### Given information

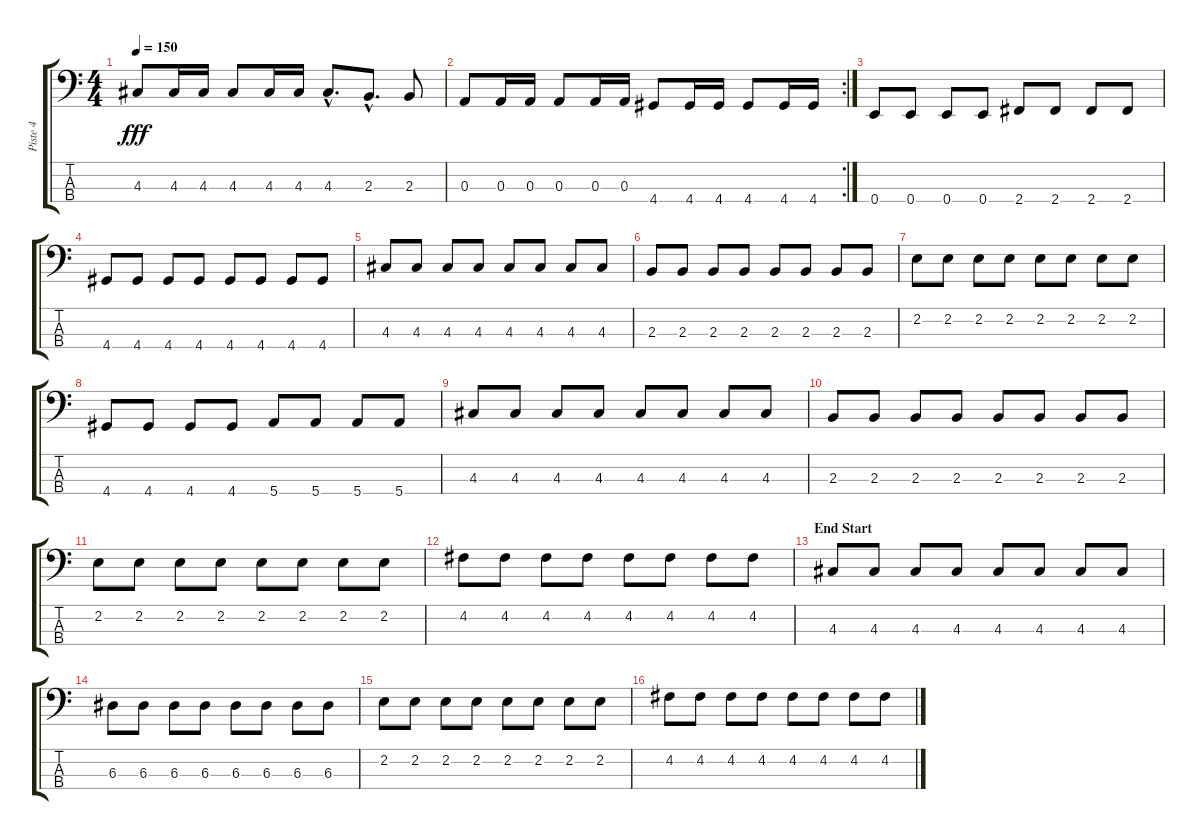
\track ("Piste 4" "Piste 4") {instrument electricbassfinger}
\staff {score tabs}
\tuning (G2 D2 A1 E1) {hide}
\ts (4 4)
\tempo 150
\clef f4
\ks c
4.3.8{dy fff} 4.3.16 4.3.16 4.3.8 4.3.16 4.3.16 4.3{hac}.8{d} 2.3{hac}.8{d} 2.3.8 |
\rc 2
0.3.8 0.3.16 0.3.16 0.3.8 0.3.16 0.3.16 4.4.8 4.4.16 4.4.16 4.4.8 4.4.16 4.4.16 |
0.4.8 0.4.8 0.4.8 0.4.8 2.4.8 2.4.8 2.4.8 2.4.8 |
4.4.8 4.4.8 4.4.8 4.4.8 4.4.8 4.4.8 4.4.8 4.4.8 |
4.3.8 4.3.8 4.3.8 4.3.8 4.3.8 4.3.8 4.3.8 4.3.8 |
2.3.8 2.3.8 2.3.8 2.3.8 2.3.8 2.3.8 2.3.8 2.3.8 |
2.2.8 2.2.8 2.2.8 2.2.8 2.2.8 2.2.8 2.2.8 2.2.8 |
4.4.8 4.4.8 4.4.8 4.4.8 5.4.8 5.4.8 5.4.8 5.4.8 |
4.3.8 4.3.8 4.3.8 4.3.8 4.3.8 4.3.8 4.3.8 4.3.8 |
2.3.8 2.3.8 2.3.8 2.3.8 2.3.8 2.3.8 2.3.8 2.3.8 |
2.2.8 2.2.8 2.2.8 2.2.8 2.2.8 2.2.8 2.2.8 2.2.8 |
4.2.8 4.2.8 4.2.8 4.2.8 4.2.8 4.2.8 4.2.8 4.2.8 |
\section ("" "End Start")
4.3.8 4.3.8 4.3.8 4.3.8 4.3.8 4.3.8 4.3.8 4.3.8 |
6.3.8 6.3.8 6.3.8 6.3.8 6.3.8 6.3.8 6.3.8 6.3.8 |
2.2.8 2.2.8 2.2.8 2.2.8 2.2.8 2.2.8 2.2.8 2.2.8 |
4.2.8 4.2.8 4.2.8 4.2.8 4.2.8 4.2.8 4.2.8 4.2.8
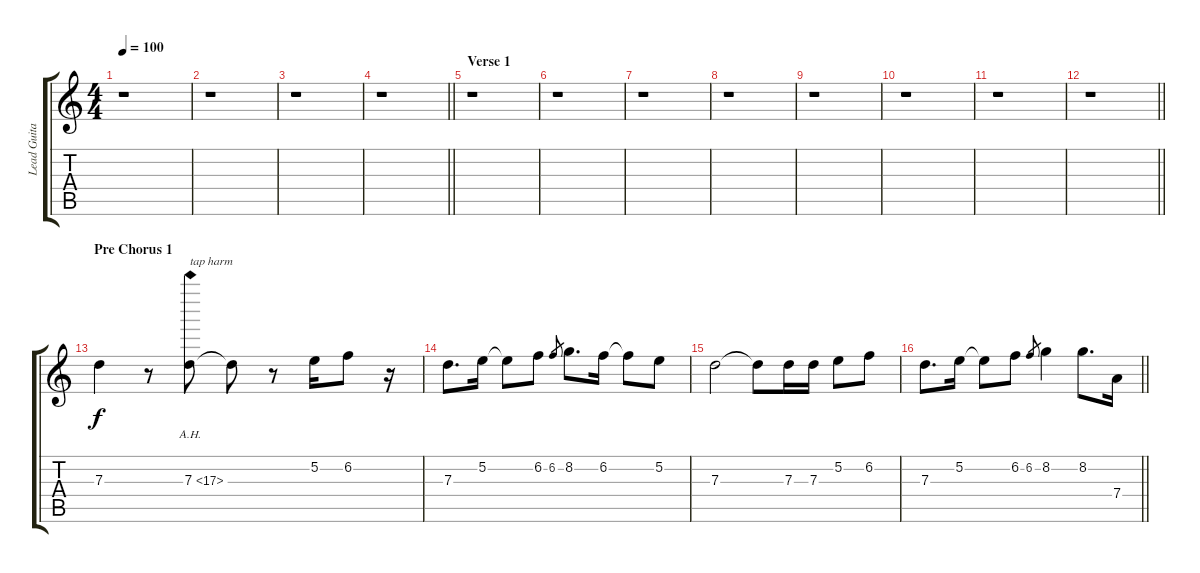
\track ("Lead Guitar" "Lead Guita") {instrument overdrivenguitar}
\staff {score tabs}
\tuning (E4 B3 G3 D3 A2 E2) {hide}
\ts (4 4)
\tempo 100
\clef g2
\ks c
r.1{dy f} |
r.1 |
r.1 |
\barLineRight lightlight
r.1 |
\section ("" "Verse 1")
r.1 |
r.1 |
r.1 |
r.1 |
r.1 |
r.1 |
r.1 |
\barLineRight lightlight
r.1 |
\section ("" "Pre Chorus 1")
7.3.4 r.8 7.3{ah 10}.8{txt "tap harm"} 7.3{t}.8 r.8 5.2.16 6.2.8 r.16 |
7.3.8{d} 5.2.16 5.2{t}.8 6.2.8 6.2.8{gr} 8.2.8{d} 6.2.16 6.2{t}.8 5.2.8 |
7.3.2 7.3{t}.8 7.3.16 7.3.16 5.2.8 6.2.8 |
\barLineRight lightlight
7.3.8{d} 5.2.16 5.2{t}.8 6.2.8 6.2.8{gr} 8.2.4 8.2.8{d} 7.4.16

######

▶ **Stated task**: Write out every line of the entries above exactly as it appears, leaving the pictures out of your answer.

▶ **Exercise output**:
\track ("Piste 4" "Piste 4") {instrument electricbassfinger}
\staff {score tabs}
\tuning (G2 D2 A1 E1) {hide}
\ts (4 4)
\tempo 150
\clef f4
\ks c
4.3.8{dy fff} 4.3.16 4.3.16 4.3.8 4.3.16 4.3.16 4.3{hac}.8{d} 2.3{hac}.8{d} 2.3.8 |
\rc 2
0.3.8 0.3.16 0.3.16 0.3.8 0.3.16 0.3.16 4.4.8 4.4.16 4.4.16 4.4.8 4.4.16 4.4.16 |
0.4.8 0.4.8 0.4.8 0.4.8 2.4.8 2.4.8 2.4.8 2.4.8 |
4.4.8 4.4.8 4.4.8 4.4.8 4.4.8 4.4.8 4.4.8 4.4.8 |
4.3.8 4.3.8 4.3.8 4.3.8 4.3.8 4.3.8 4.3.8 4.3.8 |
2.3.8 2.3.8 2.3.8 2.3.8 2.3.8 2.3.8 2.3.8 2.3.8 |
2.2.8 2.2.8 2.2.8 2.2.8 2.2.8 2.2.8 2.2.8 2.2.8 |
4.4.8 4.4.8 4.4.8 4.4.8 5.4.8 5.4.8 5.4.8 5.4.8 |
4.3.8 4.3.8 4.3.8 4.3.8 4.3.8 4.3.8 4.3.8 4.3.8 |
2.3.8 2.3.8 2.3.8 2.3.8 2.3.8 2.3.8 2.3.8 2.3.8 |
2.2.8 2.2.8 2.2.8 2.2.8 2.2.8 2.2.8 2.2.8 2.2.8 |
4.2.8 4.2.8 4.2.8 4.2.8 4.2.8 4.2.8 4.2.8 4.2.8 |
\section ("" "End Start")
4.3.8 4.3.8 4.3.8 4.3.8 4.3.8 4.3.8 4.3.8 4.3.8 |
6.3.8 6.3.8 6.3.8 6.3.8 6.3.8 6.3.8 6.3.8 6.3.8 |
2.2.8 2.2.8 2.2.8 2.2.8 2.2.8 2.2.8 2.2.8 2.2.8 |
4.2.8 4.2.8 4.2.8 4.2.8 4.2.8 4.2.8 4.2.8 4.2.8
\track ("Lead Guitar" "Lead Guita") {instrument overdrivenguitar}
\staff {score tabs}
\tuning (E4 B3 G3 D3 A2 E2) {hide}
\ts (4 4)
\tempo 100
\clef g2
\ks c
r.1{dy f} |
r.1 |
r.1 |
\barLineRight lightlight
r.1 |
\section ("" "Verse 1")
r.1 |
r.1 |
r.1 |
r.1 |
r.1 |
r.1 |
r.1 |
\barLineRight lightlight
r.1 |
\section ("" "Pre Chorus 1")
7.3.4 r.8 7.3{ah 10}.8{txt "tap harm"} 7.3{t}.8 r.8 5.2.16 6.2.8 r.16 |
7.3.8{d} 5.2.16 5.2{t}.8 6.2.8 6.2.8{gr} 8.2.8{d} 6.2.16 6.2{t}.8 5.2.8 |
7.3.2 7.3{t}.8 7.3.16 7.3.16 5.2.8 6.2.8 |
\barLineRight lightlight
7.3.8{d} 5.2.16 5.2{t}.8 6.2.8 6.2.8{gr} 8.2.4 8.2.8{d} 7.4.16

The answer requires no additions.